L’inglese Toby Regbo interpreta con disinvoltura James Sveck, 17enne solitario e anti-convenzionale che fatica a relazionarsi con la società newyorkese. Nella sua disperata ricerca di un’identità, non è certo aiutato dagli strambi parenti: la madre Marjorie (il premio Oscar Marcia Hay Garden) dirige una galleria in cui espone improbabili bidoni della spazzatura, collezionando un marito dopo l’altro (ha appena scaricato il numero 3 in luna di miele); il padre Paul (Peter Gallagher) è un vanesio avvocato che esce solo con 25enni e ricorre alle meraviglie della chirurgia estetica, e la sorella maggiore Gillian (la protagonista di True Blood), già pronta a scrivere le sue memorie, ha un rapporto con il passatello prof di semiotica. L’unica persona che si salva è la nonna Nanette (l’intramontabile Ellen Burstyn), che, nel suo rifiuto per le regole e gli standard della buona società, riesce a comprendere lo spaesato nipote.

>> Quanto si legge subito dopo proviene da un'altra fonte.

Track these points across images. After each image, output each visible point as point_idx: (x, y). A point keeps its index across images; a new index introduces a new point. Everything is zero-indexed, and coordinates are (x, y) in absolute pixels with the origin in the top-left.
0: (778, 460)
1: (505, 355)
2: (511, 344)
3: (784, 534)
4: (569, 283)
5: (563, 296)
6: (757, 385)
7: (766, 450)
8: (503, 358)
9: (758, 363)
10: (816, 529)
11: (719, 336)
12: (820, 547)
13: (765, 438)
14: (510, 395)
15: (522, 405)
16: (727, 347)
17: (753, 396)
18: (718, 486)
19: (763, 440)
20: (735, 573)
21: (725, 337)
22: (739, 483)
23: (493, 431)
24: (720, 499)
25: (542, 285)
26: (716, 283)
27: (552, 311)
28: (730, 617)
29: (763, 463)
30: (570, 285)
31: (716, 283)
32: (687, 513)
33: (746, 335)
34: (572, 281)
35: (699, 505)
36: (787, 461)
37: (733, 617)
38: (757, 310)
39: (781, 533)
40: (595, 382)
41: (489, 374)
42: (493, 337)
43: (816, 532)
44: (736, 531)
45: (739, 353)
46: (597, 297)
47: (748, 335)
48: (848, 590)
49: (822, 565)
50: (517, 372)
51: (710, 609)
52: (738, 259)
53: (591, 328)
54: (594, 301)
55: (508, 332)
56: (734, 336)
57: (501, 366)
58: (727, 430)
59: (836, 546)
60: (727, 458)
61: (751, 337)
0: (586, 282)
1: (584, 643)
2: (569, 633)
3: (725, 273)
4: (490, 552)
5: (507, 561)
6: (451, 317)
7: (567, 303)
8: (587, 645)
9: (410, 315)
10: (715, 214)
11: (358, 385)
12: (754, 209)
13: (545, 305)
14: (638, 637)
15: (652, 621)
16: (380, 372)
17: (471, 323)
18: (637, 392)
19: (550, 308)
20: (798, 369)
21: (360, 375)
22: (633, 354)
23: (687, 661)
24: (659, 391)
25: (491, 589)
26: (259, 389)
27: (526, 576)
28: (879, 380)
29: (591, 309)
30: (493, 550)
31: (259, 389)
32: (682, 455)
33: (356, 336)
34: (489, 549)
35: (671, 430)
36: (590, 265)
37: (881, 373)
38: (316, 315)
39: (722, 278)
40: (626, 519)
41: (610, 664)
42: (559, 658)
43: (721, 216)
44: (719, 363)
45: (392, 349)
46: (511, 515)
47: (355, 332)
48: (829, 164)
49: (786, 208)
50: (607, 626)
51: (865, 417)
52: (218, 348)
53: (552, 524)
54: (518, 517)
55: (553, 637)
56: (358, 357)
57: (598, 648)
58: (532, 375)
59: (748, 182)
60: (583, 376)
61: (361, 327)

Indifferente al richiamo della carriera e del successo, senza amici e refrattario all’Università (s’immagina artigiano), James è agli occhi altrui un “disadattato” – per questo i genitori lo spediscono da Rowena (Lucy Liu), “life coach” e terapeuta dai metodi poco ortodossi. Girato nell’arco di 6 settimane con un budget di 8 milioni di dollari, il film conduce una feroce satira nei confronti della upper-class americana, al contempo proponendo uno sguardo asciutto sui meccanismi d’emarginazione di chi ci appare “diverso”. Al centro, il ritratto di un adolescente sensibile, spiritoso, intelligente, colpevole di non volersi omologare a una mentalità e a ritmi quotidiani che gli stanno stretti. Lo sguardo sul mondo degli adulti, privi di speranza nel loro rincorrere stili di vita mainstream, è spietato.

Da segnalare la frecciatina ai luoghi comuni sul concetto di virilità implicita nella scena del pranzo padre-figlio: dopo che James ha ordinato una dietetica insalata, scatta la domanda “Sei gay?”. Ottima anche la sequenza dell’attacco di panico durante il ballo: dal punto di vista recitativo, ma anche per i movimenti della macchina da presa che, ondulatori e confusi, riproducono visivamente lo smarrimento interiore del protagonista. Faenza ci offre un film ironico, fresco, attento ai dettagli narrativi come agli attori di contorno – vedi Aubrey Plaza nei panni di Jeanine, giovane svampita che va a prendere James alla stazione di Limit, o la tornita Brooke Schloesser, irresistibile nel ruolo dell’americana patriottica ed iper-positiva. La voce limpida di Elisa (con Love is requited) affianca l’insicuro girovagare di James per le strade della metropoli.